Hace 40 años, los psicólogos Sandra y Daryl Bem decidieron educar a sus hijos, Jeremy y Emily, de forma neutral en lo referente al género. Su meta consistía en evitar que sus hijos absorbieran los «correlatos culturales» de género, al menos hasta que fuesen lo suficientemente mayores para ser críticos con los estereotipos y el sexismo.
¿Qué implicaba aquello?
Lo suyo fue una estrategia de dos flancos. Primero, los Bem hicieron todo lo posible para reducir las cotidianas y ubicuas asociaciones de género en el medio de sus hijos; es decir, la información que permite que los niños sepan qué juguetes, conductas, destrezas, rasgos de personalidad, profesiones, intereses, responsabilidades, estilo de ropa, peinado, accesorios, colores, formas y emociones se relacionan con lo masculino y lo femenino. Eso implicaba, como base, el compromiso gestionado meticulosamente de compartir de forma equitativa la educación de los niños y las tareas domésticas. No hay que de decir que los camiones y las muñecas se ofrecían con igual entusiasmo a ambos niños, y se compartía también la ropa de color rosa y azul, así como los compañeros de juego masculinos y femeninos. Se tuvo cuidado en que los niños observasen a los hombres y las mujeres haciendo trabajos de género cruzado. Por medio de la censura y el uso prudente del material publicado, y a base de mucha goma de borrar y lápices correctores, los Bem también se aseguraron de que la biblioteca de sus hijos ofreciera una imagen igualitaria del mundo:
Mi marido y yo adoptamos la costumbre de revisar los libros con el fin de suprimir las correlaciones vinculadas al sexo. Lo hicimos, entre otras maneras, cambiando el sexo de los protagonistas, pintando el pelo largo y la línea del pecho en ilustraciones que antes eran de camioneros, médicos, pilotos y profesiones de ese estilo; y también borrando, o alterando, las secciones de texto que describían a los hombres y las mujeres de forma estereotipada. Cuando les leíamos cuentos en voz alta, buscábamos pronombres que evitasen las ubicuas implicaciones de que todos los personajes sin trajes o lazos rosa eran necesariamente masculinos: «¿Qué está haciendo este cerdito? Él o ella parece estar construyendo un puente[1]».
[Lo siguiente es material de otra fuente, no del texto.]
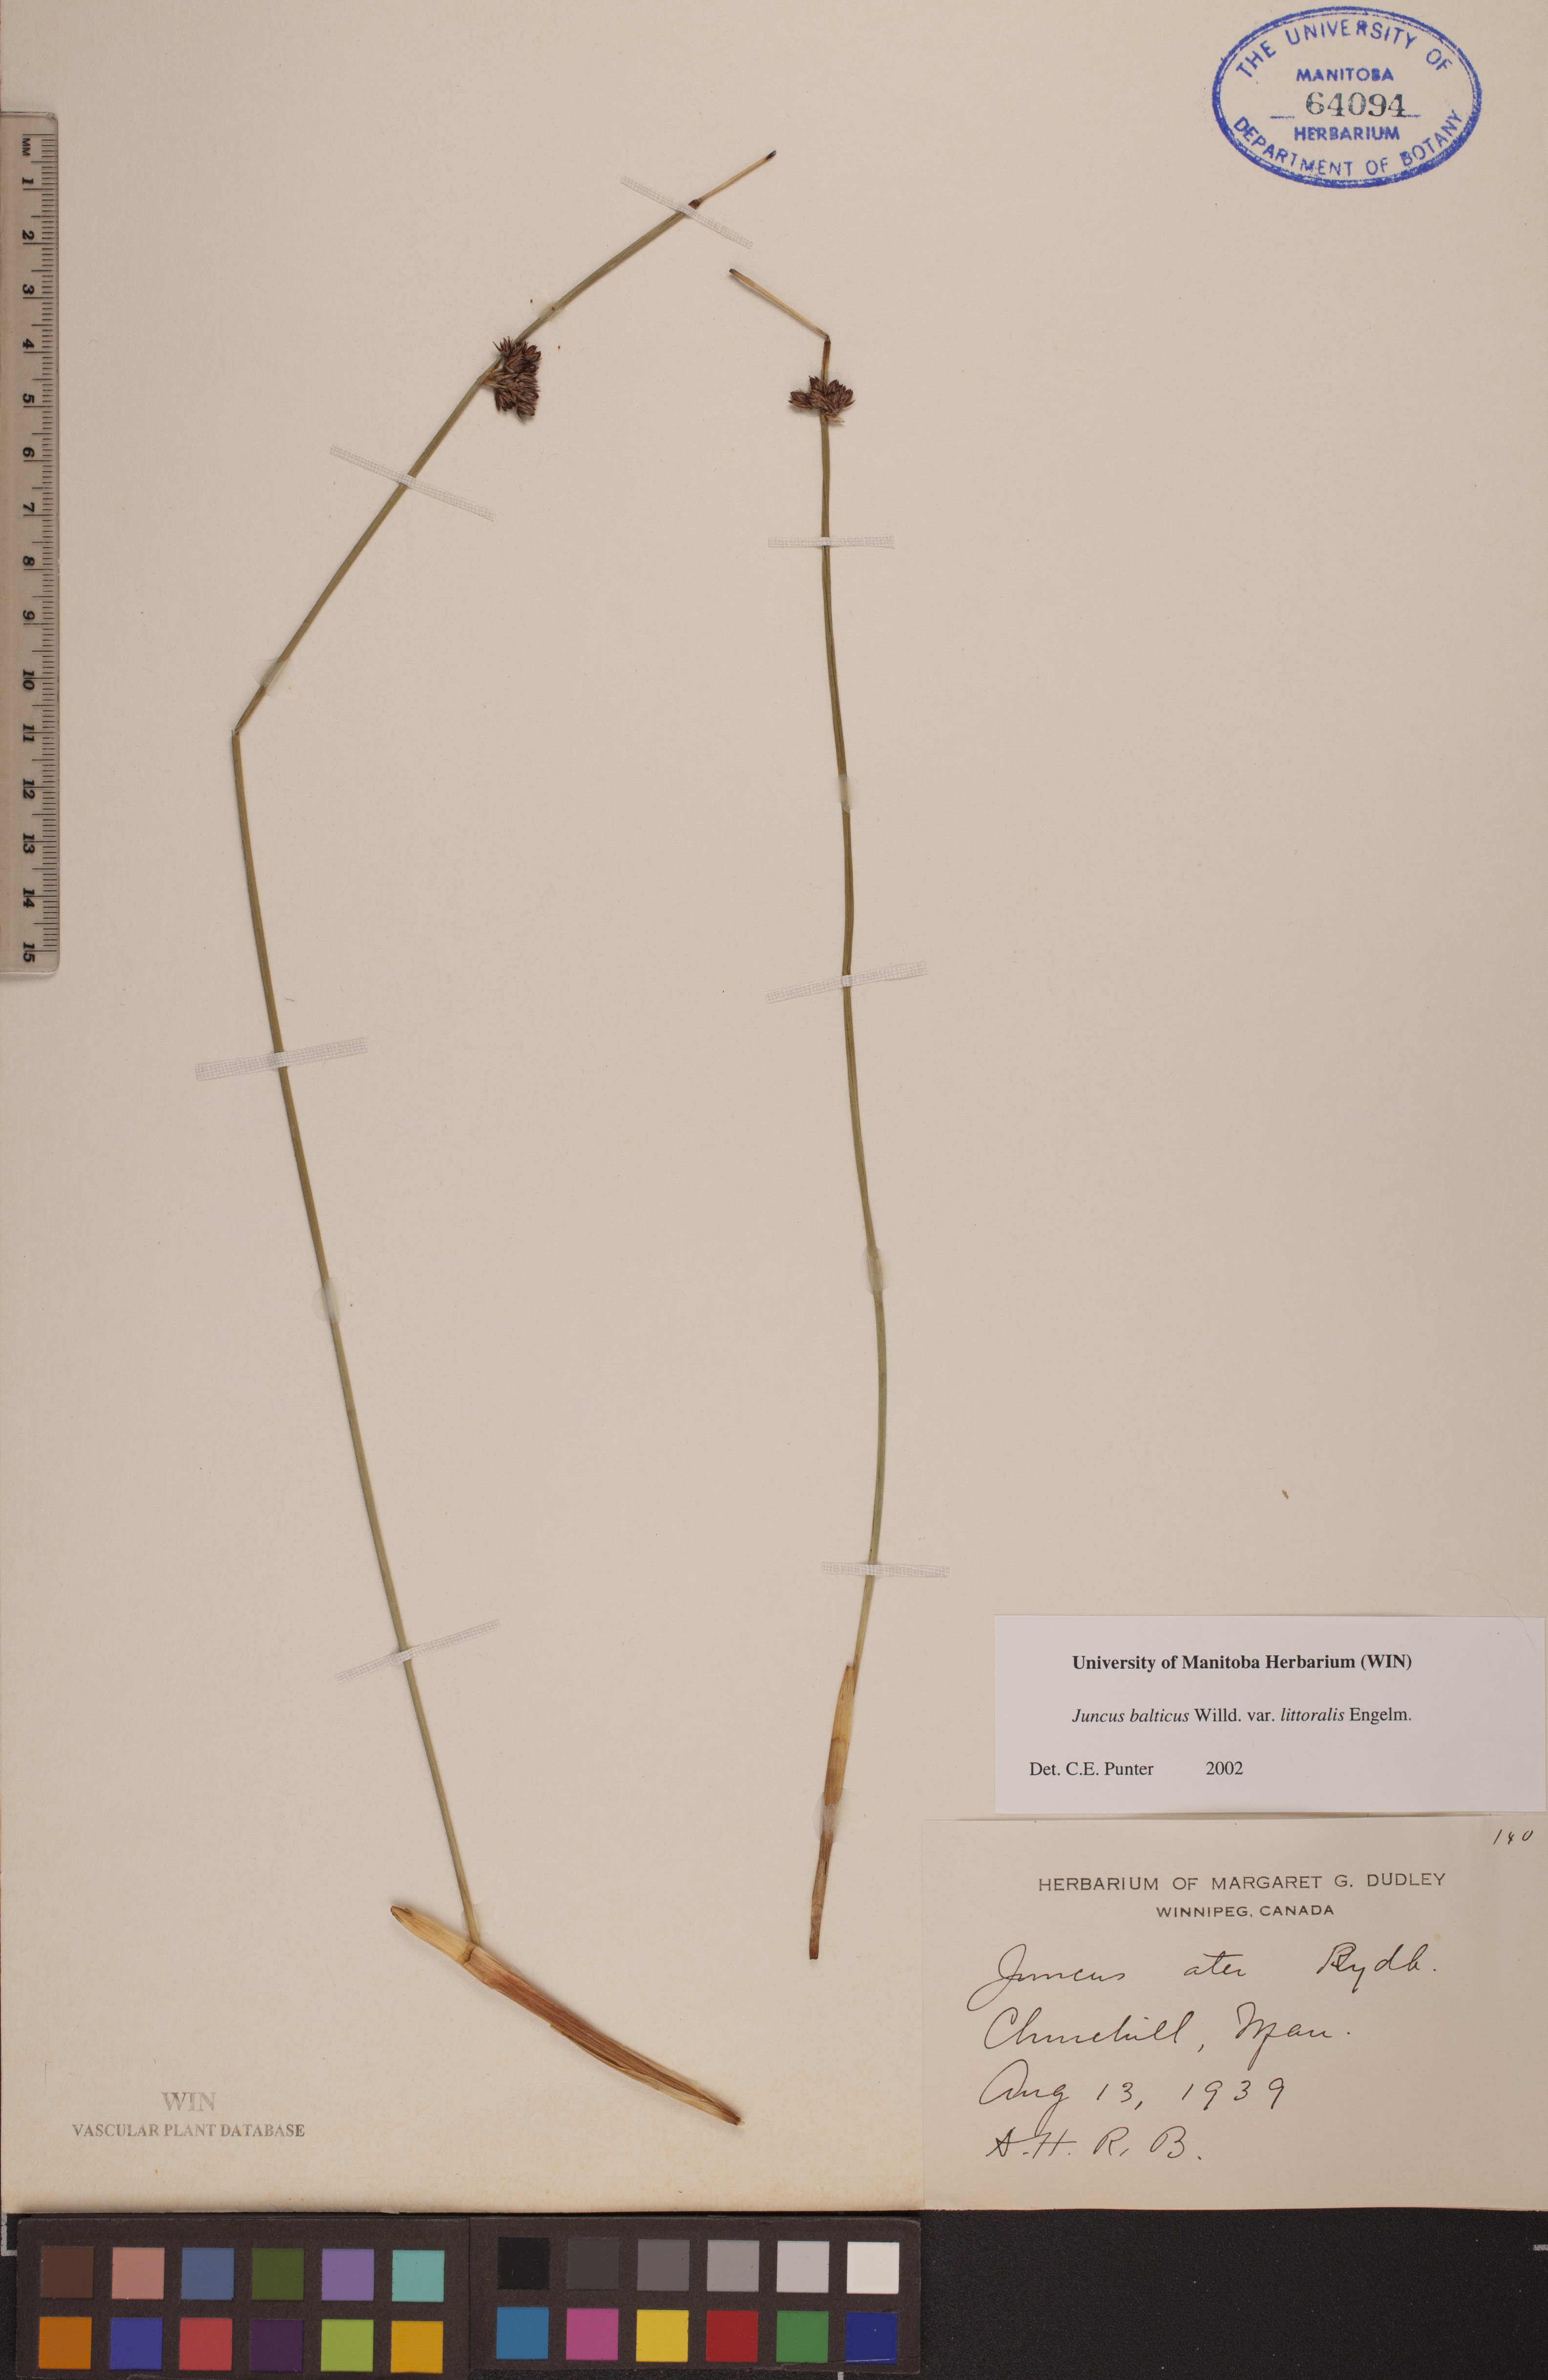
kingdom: Plantae
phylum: Tracheophyta
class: Liliopsida
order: Poales
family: Juncaceae
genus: Juncus
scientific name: Juncus balticus
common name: Baltic rush
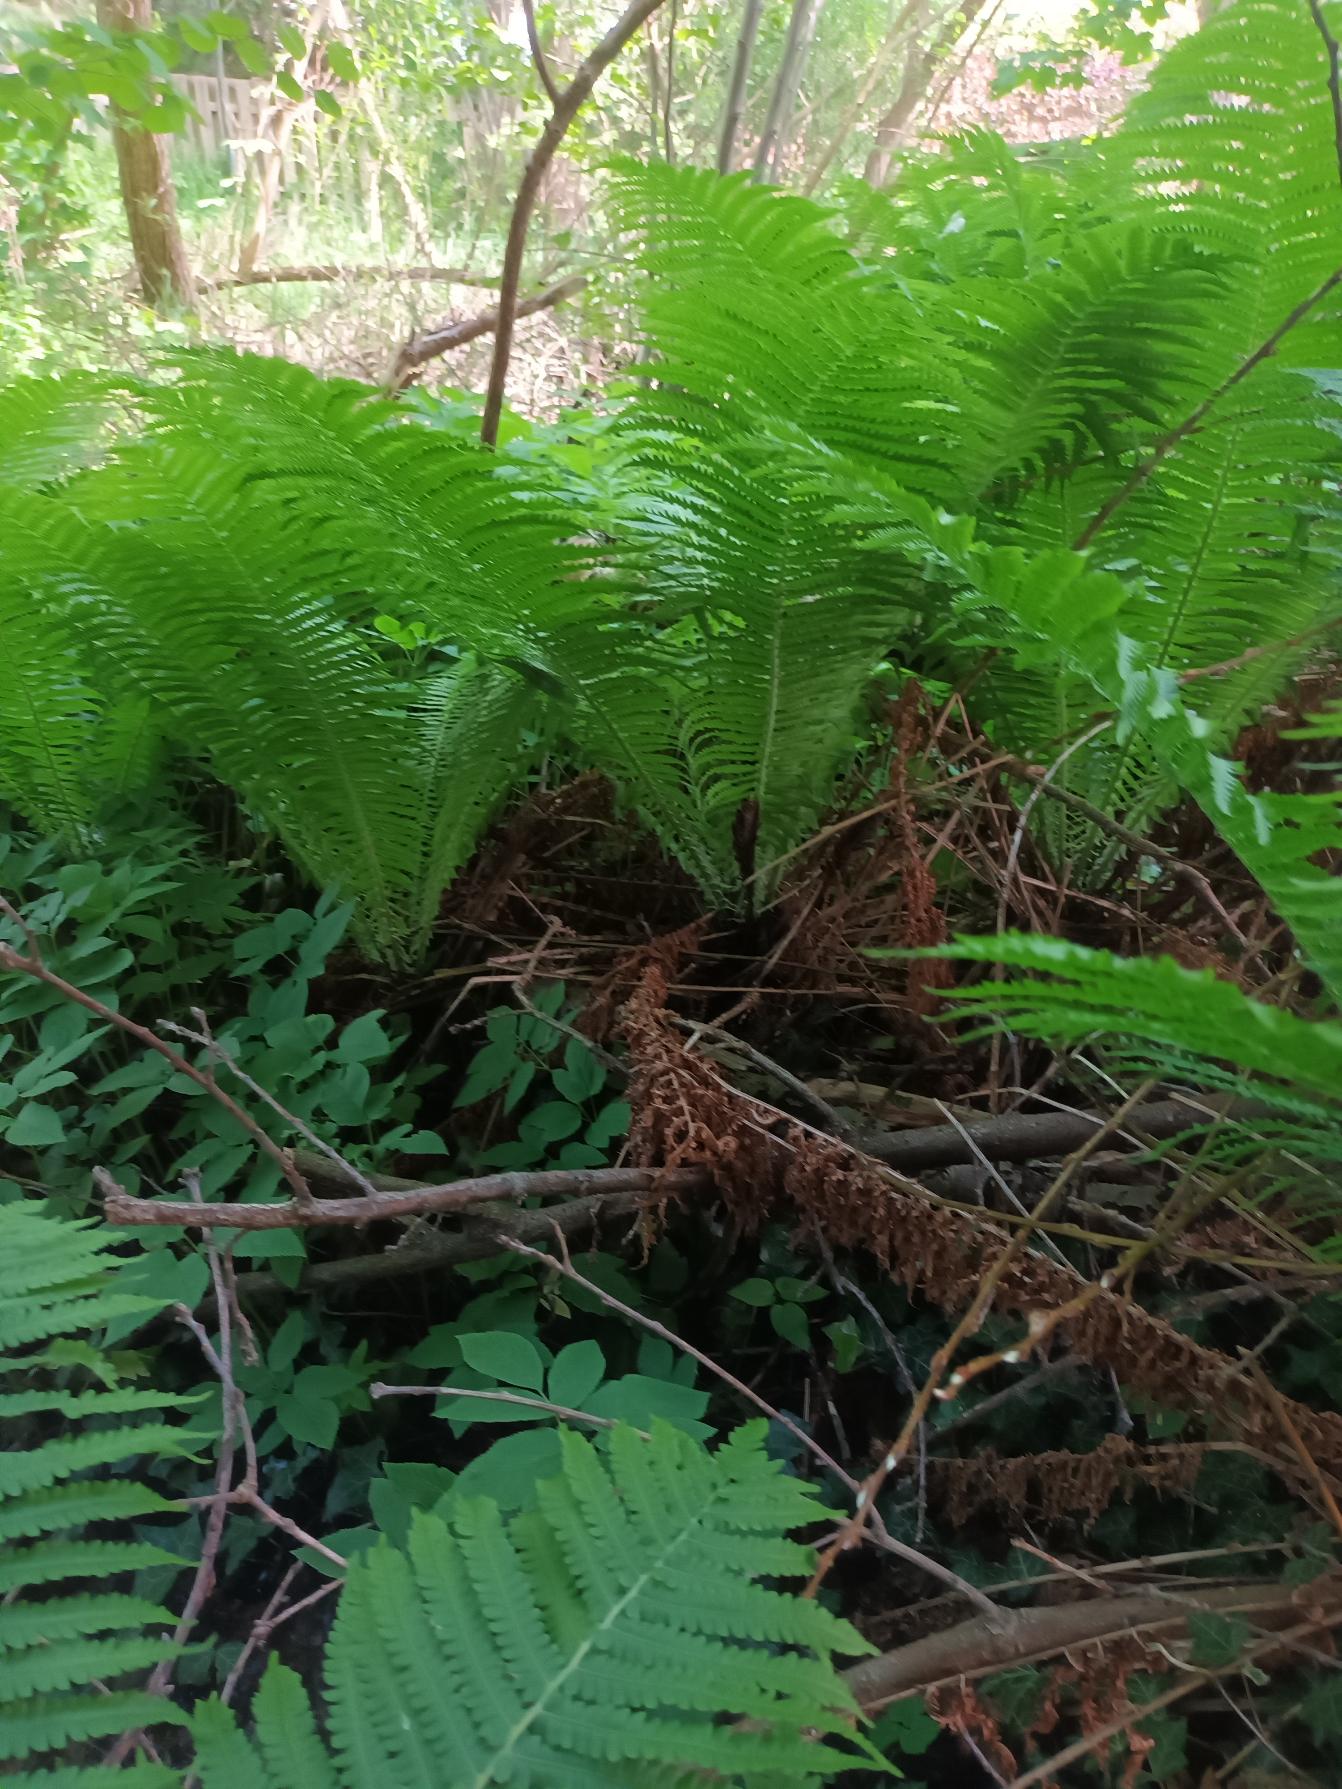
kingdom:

La segunda parte de la estrategia de los Bems implicaba, en lugar de proporcionarles la información usual acerca de lo que significa ser varón o hembra, fomentar la idea de que la diferencia entre hombre y mujer radica en su anatomía y sus funciones reproductivas. El típico preescolar disfruta adquiriendo un conocimiento detallado de los papeles de género, pero se queda un tanto confuso cuando se trata del contundente y biológico hecho de que los varones se diferencian de las hembras en que tienen pene y testículos en lugar de vagina[2].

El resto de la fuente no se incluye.